Marc Stober’s Cantorial School Capstone Performance

May 13, 7:30pm, Temple Israel, Manchester, NH

Music serves many roles in the synagogue. A helpful way of understanding this is the “4 M’s” model of Cantor Benji-Ellen Schiller. I will present a program of music that I have learned in cantorial school that is meaningful to me, organized by the “M’s”: Meeting, Memory, Meditation, and Majesty. In between pieces, I will explain how cantors use the “M’s” to elevate prayer and lifecycle ceremonies.





Musaf Kedushah concluding with L’dor vador

  1. Meeting

Music brings us together. Since ancient times we’ve used prayer such as Psalms for that.


Text: Liturgy (including Leviticus 19:18)

Music: Marc Stober

הריני מקבל עלי מצות הבורא: וְאָֽהַבְתָּ֥ לְרֵעֲךָ֖ כָּמ֑וֹךָ.

Here I am, receiving the command of the Creator: You shall love your companion as yourself.

This line from the Bible was introduced into the prayer service by the influential 16th century Jewish mystic Rabbi Isaac Luria (“the Ari”). Beyond the simple meaning of being good to others, the Ari believed that the mystical meaning of the text was that prayer said with love for others in mind would be more powerful. Indeed, what does make public prayer more powerful other than the very act of joining together?


Text: Psalm 150

Music: Nusrat Fateh Ali Kahn/Gabriel Meyer

הַ֥לְלוּ יָ֨הּ ׀ הַֽלְלוּ־אֵ֥ל בְּקָדְשׁ֑וֹ הַֽ֝לְל֗וּהוּ בִּרְקִ֥יעַ עֻזּֽוֹ׃

Hallelujah. Praise God in His sanctuary; praise Him in the sky, His stronghold.

הַֽלְל֥וּהוּ בִגְבוּרֹתָ֑יו הַֽ֝לְל֗וּהוּ כְּרֹ֣ב גֻּדְלֽוֹ׃

Praise Him for His mighty acts; praise Him for His exceeding greatness.

___

_EXERCISES TO COMPLETE_:
• 1. In the program notes, rewrite the passage from "This line from" up to and including "His exceeding greatness.", replacing "the Ari" with "Luria".
• 2. According to the program notes, who introduced the line "You shall love your companion as yourself" into the prayer service?

_ENTRIES PROVIDED_:
___

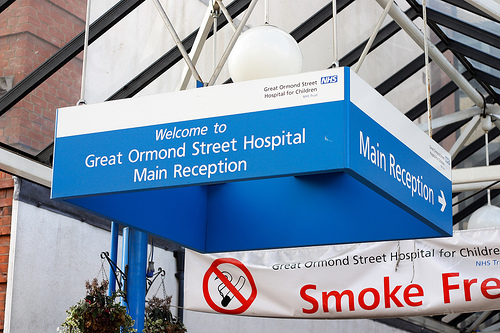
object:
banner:
[180, 225, 499, 319]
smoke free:
[300, 271, 498, 314]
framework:
[155, 2, 225, 83]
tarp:
[24, 273, 71, 315]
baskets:
[60, 279, 185, 331]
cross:
[206, 257, 258, 311]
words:
[82, 119, 309, 182]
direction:
[353, 130, 451, 211]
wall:
[178, 248, 494, 331]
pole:
[120, 227, 150, 330]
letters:
[299, 271, 492, 313]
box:
[48, 68, 454, 254]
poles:
[54, 3, 458, 129]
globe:
[226, 23, 300, 85]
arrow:
[436, 186, 446, 216]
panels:
[95, 6, 488, 96]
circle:
[199, 252, 254, 316]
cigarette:
[210, 268, 245, 311]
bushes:
[56, 275, 184, 330]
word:
[296, 270, 424, 314]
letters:
[432, 261, 476, 303]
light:
[233, 22, 308, 81]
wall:
[1, 4, 81, 181]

___

_TASK SOLUTIONS_:
• 1.
This line from the Bible was introduced into the prayer service by the influential 16th century Jewish mystic Rabbi Isaac Luria (“Luria”). Beyond the simple meaning of being good to others, Luria believed that the mystical meaning of the text was that prayer said with love for others in mind would be more powerful. Indeed, what does make public prayer more powerful other than the very act of joining together?


Text: Psalm 150

Music: Nusrat Fateh Ali Kahn/Gabriel Meyer

הַ֥לְלוּ יָ֨הּ ׀ הַֽלְלוּ־אֵ֥ל בְּקָדְשׁ֑וֹ הַֽ֝לְל֗וּהוּ בִּרְקִ֥יעַ עֻזּֽוֹ׃

Hallelujah. Praise God in His sanctuary; praise Him in the sky, His stronghold.

הַֽלְל֥וּהוּ בִגְבוּרֹתָ֑יו הַֽ֝לְל֗וּהוּ כְּרֹ֣ב גֻּדְלֽוֹ׃

Praise Him for His mighty acts; praise Him for His exceeding greatness.

• 2. Rabbi Isaac Luria ("the Ari"), the influential 16th century Jewish mystic.